In a large bowl, place the chopped chicken and add rice wine, onion powder, garlic powder, salt, ginger powder, and ground black pepper. Combine them well. Set aside.
Place the corn starch in a large bowl. Dredge the seasoned chicken pieces in the corn starch and evenly coat them.
In a deep saucepan (or fryer) add a generous amount of oil and heat it until the oil temperature reaches 175 C / 347 F. Start adding the chicken carefully and fry them until they cook. (It takes 4 to 5 mins depending on the size of chicken). Do not overcrowd the pan, and cook in batches if needed. (It might be useful to use a grease splatter screen if you have one as it minimises oil splatter.)
Take out the cooked chicken and place them onto some kitchen paper to soak up excess oil. Quickly scoop out any floating debris from the oil using a skimmer. Deep fry the chicken again when the oil temperature reaches 175 C / 347 F. Fry them until the batter is golden and crisp. (The second time frying is shorter than the first time, 2 to 3 mins.) Set aside.

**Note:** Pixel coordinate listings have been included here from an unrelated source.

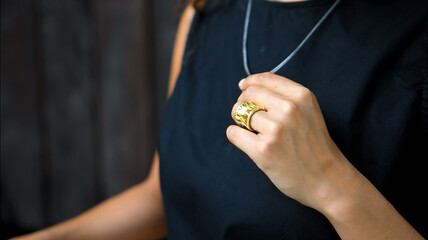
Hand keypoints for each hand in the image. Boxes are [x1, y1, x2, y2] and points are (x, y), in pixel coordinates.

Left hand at [227, 72, 357, 212]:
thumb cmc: (315, 147)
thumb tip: (247, 86)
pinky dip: (237, 136)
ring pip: (240, 113)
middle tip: (247, 116)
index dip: (250, 82)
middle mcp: (289, 109)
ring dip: (241, 123)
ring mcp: (275, 129)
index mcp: (302, 96)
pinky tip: (249, 143)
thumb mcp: (309, 112)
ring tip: (255, 134)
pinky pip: (233, 133)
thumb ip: (284, 97)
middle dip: (243, 103)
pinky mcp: (263, 149)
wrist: (328, 180)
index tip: (243, 88)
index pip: (265, 79)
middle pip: (249, 94)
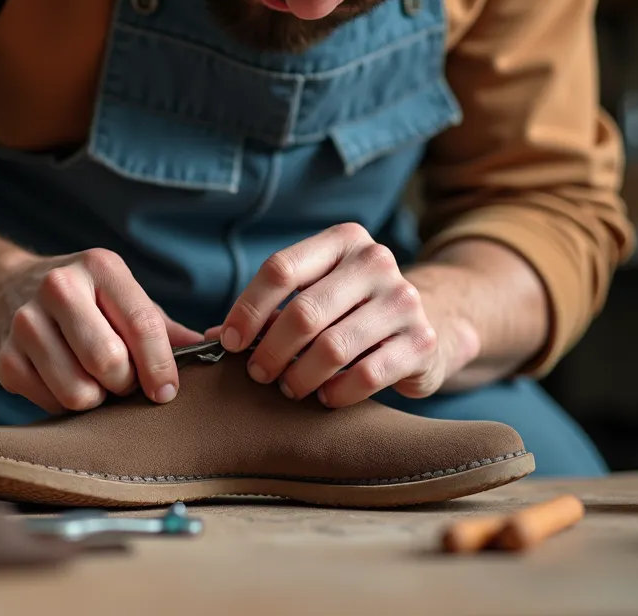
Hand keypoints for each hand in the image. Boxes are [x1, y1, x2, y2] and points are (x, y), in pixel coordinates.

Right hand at [0, 248, 202, 413]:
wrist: (2, 293)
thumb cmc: (84, 303)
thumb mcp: (123, 300)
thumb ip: (166, 329)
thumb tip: (222, 347)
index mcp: (100, 267)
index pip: (142, 325)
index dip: (160, 366)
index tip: (166, 392)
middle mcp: (59, 287)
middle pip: (109, 363)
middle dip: (124, 384)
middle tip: (122, 380)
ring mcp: (25, 322)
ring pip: (79, 392)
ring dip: (96, 399)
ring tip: (94, 382)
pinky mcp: (4, 357)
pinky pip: (50, 404)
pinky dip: (64, 404)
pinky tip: (63, 381)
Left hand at [209, 223, 476, 407]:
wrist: (427, 323)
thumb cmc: (351, 311)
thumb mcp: (313, 296)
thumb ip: (268, 313)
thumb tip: (209, 337)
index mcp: (343, 241)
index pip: (281, 269)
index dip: (248, 309)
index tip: (229, 342)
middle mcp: (376, 262)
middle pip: (304, 312)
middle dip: (270, 350)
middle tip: (257, 373)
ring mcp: (404, 300)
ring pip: (333, 348)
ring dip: (299, 375)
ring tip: (288, 387)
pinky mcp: (422, 341)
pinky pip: (366, 375)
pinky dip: (336, 392)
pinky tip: (324, 396)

In a separate pan, combine all the sauce ingredients. Bring it to boil over medium low heat while stirring often. Once the sauce starts bubbling, take out the chilies and green onion pieces. In a separate bowl, combine and mix the slurry ingredients then pour it over the sauce. Stir often. Once the sauce thickens or turns to glaze (within 1 – 2 mins), remove from the heat and cool down for 5 mins.

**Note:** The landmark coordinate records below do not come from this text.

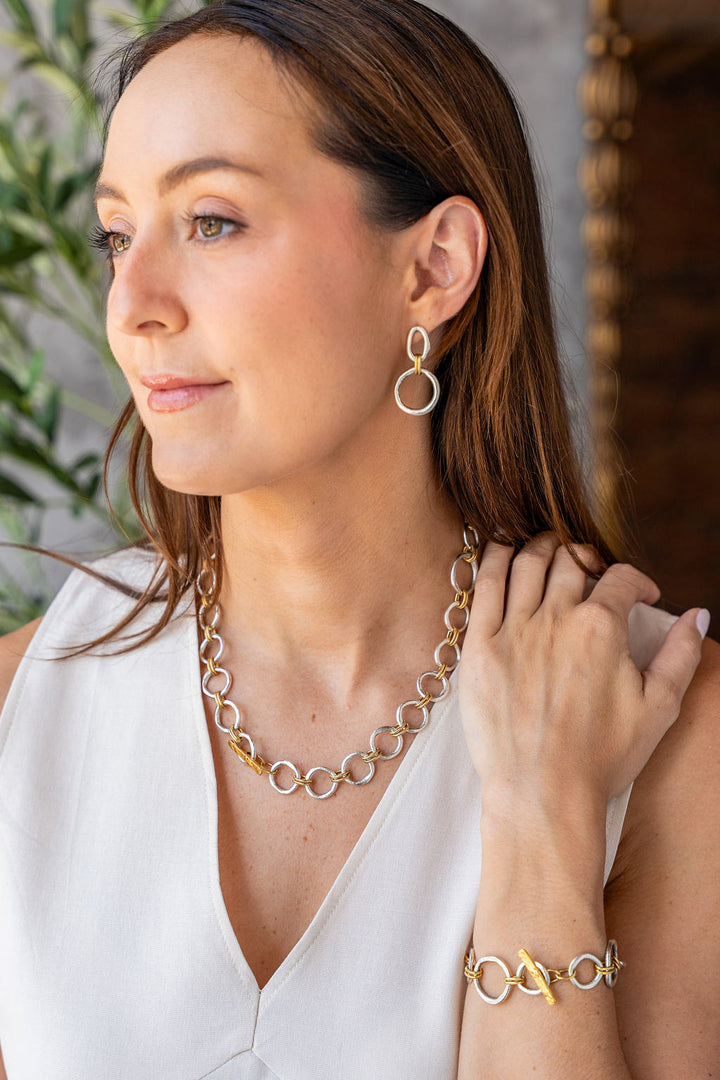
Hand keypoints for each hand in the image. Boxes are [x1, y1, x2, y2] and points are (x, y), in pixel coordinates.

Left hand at [457, 532, 704, 814]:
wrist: (541, 792)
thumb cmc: (601, 757)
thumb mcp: (659, 707)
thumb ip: (681, 655)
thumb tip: (698, 615)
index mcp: (602, 628)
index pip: (620, 578)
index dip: (636, 580)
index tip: (640, 594)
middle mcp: (556, 619)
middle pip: (569, 560)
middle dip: (584, 555)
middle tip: (587, 567)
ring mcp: (513, 630)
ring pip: (526, 562)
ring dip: (540, 546)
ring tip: (546, 550)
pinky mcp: (479, 646)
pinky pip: (484, 585)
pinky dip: (495, 560)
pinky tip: (502, 554)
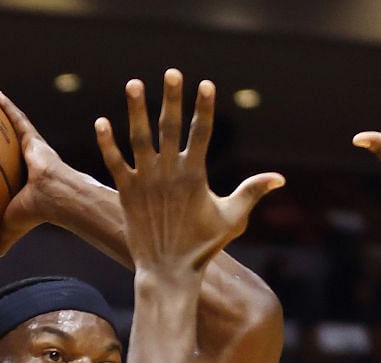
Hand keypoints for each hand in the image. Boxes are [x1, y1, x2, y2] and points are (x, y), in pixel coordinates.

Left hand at [0, 89, 78, 267]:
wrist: (55, 197)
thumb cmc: (35, 214)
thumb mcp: (9, 229)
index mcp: (19, 185)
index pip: (2, 176)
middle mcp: (24, 165)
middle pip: (4, 148)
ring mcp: (29, 150)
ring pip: (9, 129)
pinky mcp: (33, 138)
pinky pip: (15, 117)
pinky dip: (4, 105)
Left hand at [96, 70, 282, 279]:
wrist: (168, 271)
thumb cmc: (203, 246)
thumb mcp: (232, 218)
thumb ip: (252, 192)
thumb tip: (279, 178)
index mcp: (195, 175)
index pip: (202, 133)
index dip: (204, 107)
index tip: (205, 84)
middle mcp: (169, 173)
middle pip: (170, 127)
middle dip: (172, 98)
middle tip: (172, 72)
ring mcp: (145, 181)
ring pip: (139, 139)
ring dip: (136, 111)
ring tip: (134, 84)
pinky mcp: (126, 193)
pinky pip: (114, 163)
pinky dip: (107, 143)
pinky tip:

Place the double fried chicken onto the lined baking sheet, then using a cooking brush, gently baste the chicken with the sauce. Once all the chicken is coated with the sauce, garnish with sesame seeds and green onions. Serve.
Air Fryer Method (Frying Only)
Spray cooking oil on air fryer basket.
Place the chicken pieces, without overlapping, onto the basket. Spray some oil lightly over the chicken pieces. (While it is optional, chicken browns better with extra oil coating.)

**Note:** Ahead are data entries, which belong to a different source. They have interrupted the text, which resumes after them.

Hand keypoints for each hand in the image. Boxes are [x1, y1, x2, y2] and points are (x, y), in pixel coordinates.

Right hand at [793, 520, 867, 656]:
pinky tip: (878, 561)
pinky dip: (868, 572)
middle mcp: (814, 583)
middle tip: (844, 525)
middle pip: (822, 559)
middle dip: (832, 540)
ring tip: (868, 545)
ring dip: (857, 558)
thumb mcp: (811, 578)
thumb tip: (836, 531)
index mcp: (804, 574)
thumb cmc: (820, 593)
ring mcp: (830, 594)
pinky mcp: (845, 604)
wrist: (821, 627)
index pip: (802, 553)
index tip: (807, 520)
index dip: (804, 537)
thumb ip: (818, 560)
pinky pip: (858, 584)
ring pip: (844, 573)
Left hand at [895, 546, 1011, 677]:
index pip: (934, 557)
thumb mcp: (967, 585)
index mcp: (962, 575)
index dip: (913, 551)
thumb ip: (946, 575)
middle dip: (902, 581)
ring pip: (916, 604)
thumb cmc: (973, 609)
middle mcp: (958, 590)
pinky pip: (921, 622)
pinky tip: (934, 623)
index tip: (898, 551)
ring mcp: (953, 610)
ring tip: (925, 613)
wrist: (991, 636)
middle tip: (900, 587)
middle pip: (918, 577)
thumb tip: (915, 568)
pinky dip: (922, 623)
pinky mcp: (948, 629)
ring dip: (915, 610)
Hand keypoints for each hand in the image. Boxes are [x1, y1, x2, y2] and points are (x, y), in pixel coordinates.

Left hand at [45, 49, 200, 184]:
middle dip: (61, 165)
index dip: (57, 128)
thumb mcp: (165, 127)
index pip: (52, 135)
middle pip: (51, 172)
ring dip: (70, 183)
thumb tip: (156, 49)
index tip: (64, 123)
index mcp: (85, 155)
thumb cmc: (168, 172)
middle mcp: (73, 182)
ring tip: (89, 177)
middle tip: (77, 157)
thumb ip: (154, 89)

Cook at 200 C / 390 F for 6 to 7 mins. Turn them over and spray oil lightly to cover the dried white spots (from corn starch). Cook for another 6 to 7 mins, or until golden brown.
1 Tbsp = 15 ml, 1 Cup = 250 ml
Dried chilies give a very subtle dose of spiciness, so you may omit it if you can’t tolerate it.
Since small chicken pieces are dredged in corn starch, the outcome is superior when you actually deep fry rather than air frying them. I just put up the air fryer instructions above for those who still prefer the air frying method regardless of the outcome.